ADD – ADHD: You Never Win When You Fight Reality.
Do you ever fight reality? "ADDers" are notorious for fighting against reality, and are also probably familiar with some of the following habits:
- ruminating excessively about something that happened in the past that you have no control over
- becoming angry or sad over someone else's action(s) and not being able to gain control over your emotions in reasonable amount of time
- spending an extraordinary amount of time thinking about how you want things to be different.
- doing any or all of the above and not exerting control over those matters that are within your power to change.
Sometimes, we do the best we can and "stuff" happens; we have no control in these cases, but still have to deal with the end results. Other times we make a mistake that we could have prevented with, perhaps, better foresight or planning. In either case, the outcome is a "done deal." I know that I fight reality, sometimes. I can, like many "ADDers," become preoccupied with thoughts that serve no other purpose than waste my time and energy. For example, I might end up consumed with thoughts about a car accident, a broken kitchen window, loss of retirement money or errant words. Unless I have a time machine, I can't go back. So, "what ifs" do not serve a helpful purpose, either.
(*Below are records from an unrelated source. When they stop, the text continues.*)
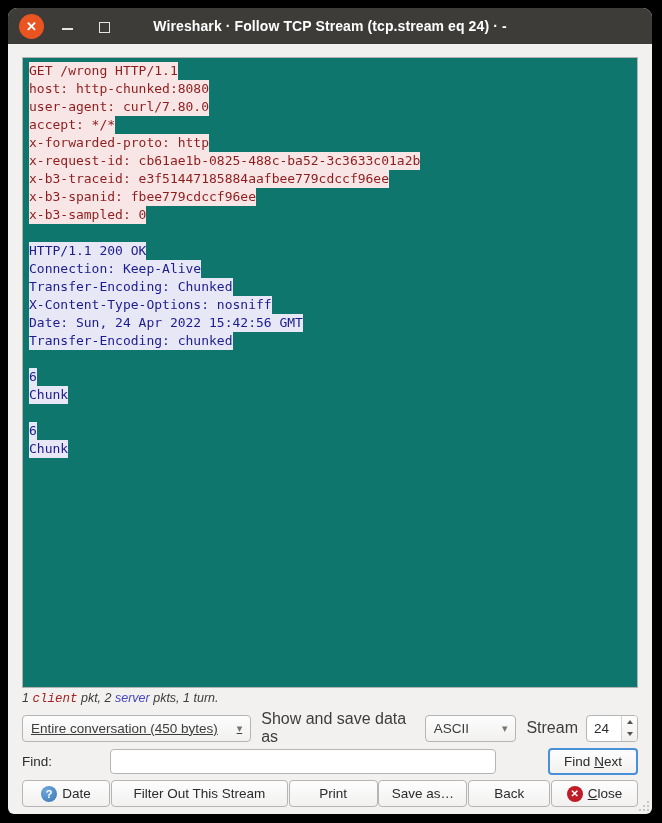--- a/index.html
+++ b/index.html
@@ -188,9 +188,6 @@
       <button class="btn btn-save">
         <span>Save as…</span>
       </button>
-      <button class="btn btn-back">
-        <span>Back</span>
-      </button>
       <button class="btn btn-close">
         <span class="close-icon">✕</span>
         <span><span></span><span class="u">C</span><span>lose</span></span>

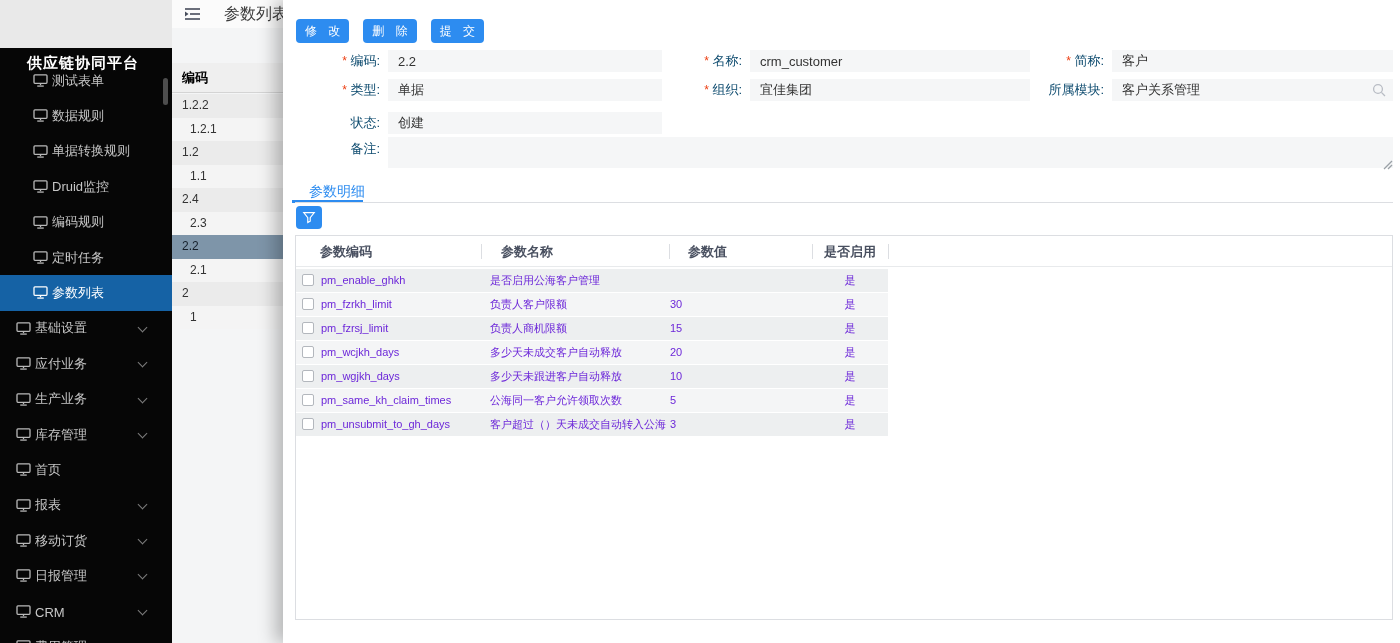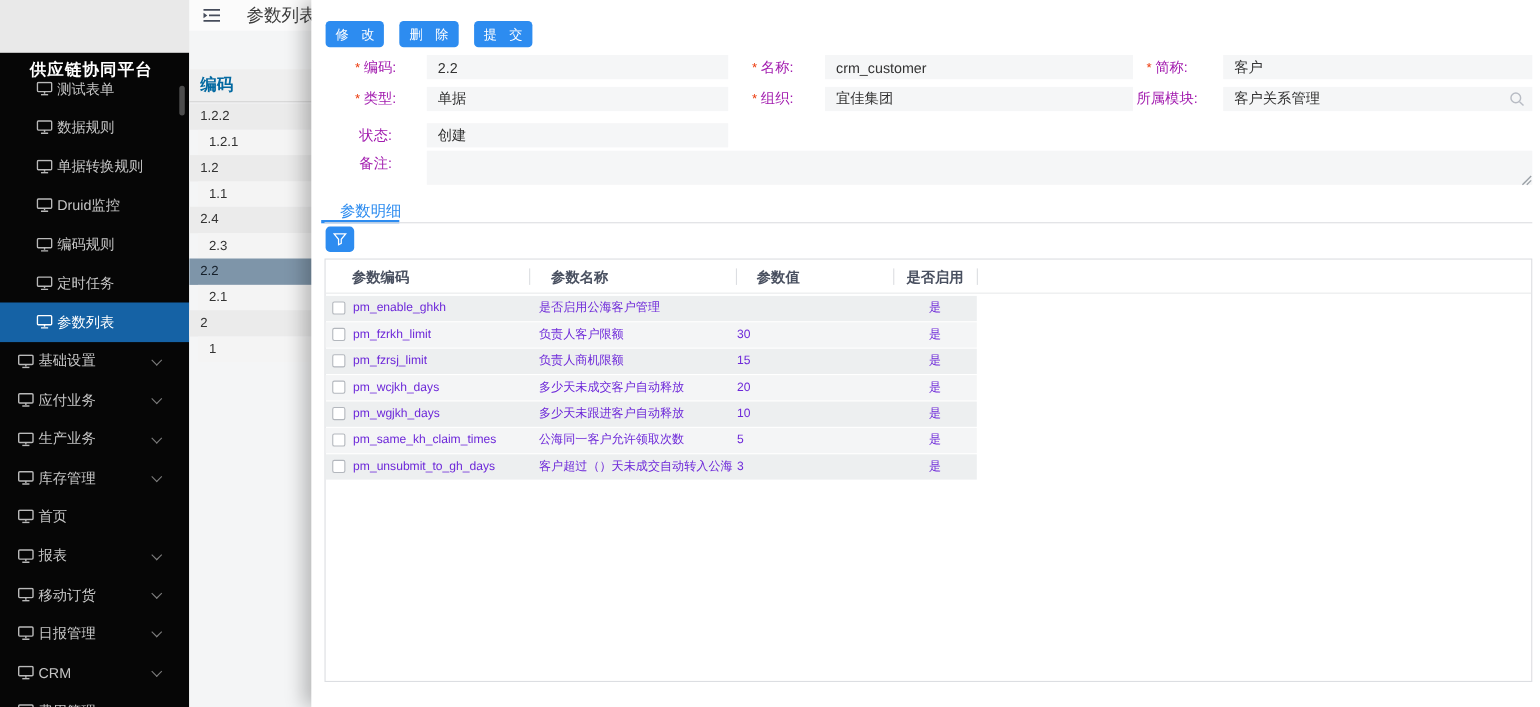--- a/index.html
+++ b/index.html
@@ -56,7 +56,7 @@
     display:flex; align-items:center; }
 
   .field { position:absolute; height:22px; display:flex; align-items:center; }
-  .f-label { font-size:13px; color:#a21caf; text-align:center; padding-right:8px; white-space:nowrap; }
+  .f-label { font-size:13px; color:#0c4a6e; text-align:right; padding-right:8px; white-space:nowrap; }
   .field.required .f-label::before { content:"* "; color:#ed4014; font-size:12px; }
   .f-input { height:22px; background:#f5f6f7; border:none; outline:none; font-size:13px;
     color:#333; padding:0 10px; font-family:inherit; }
The mantra that I often suggest to others to use and use frequently myself is:
"It is what it is."
Please don't misinterpret this as meaning that I give up and let life just roll over me. Those of you who know me know that this could not be further from the truth. Nor would ask you to do this behave passively when taking action is appropriate. Rather, by standing firmly in this perspective, I am asking you to accept what is, reality, rather than cluttering your mind with thoughts of how you would like events in the past to be different. The benefit of accepting the reality of situations is that it leaves you more open to seeing where you might be able to exert control by making those changes that will benefit you. By not remaining stuck in recreating the past in your mind, you can become more creative in thinking of your options of how to deal with the reality of the situation. I am also not asking you to not become angry or sad, as that is not realistic or helpful.
In fact, I would ask you to not run away from your emotions. When you run away from your emotions, they can end up controlling you. However, it is also not helpful to dwell in sadness or anger. So, When you have spent the time you need being with your emotions and are ready to move on, ask yourself the following questions:
- What do I need to accept in this situation because it is not within my control?
- What is within my control that I can do to make the situation better?
- What can I learn from this in order to minimize the chances of it happening in the future?
I'll leave you with another question.
How could this perspective help you deal with a current situation in your life?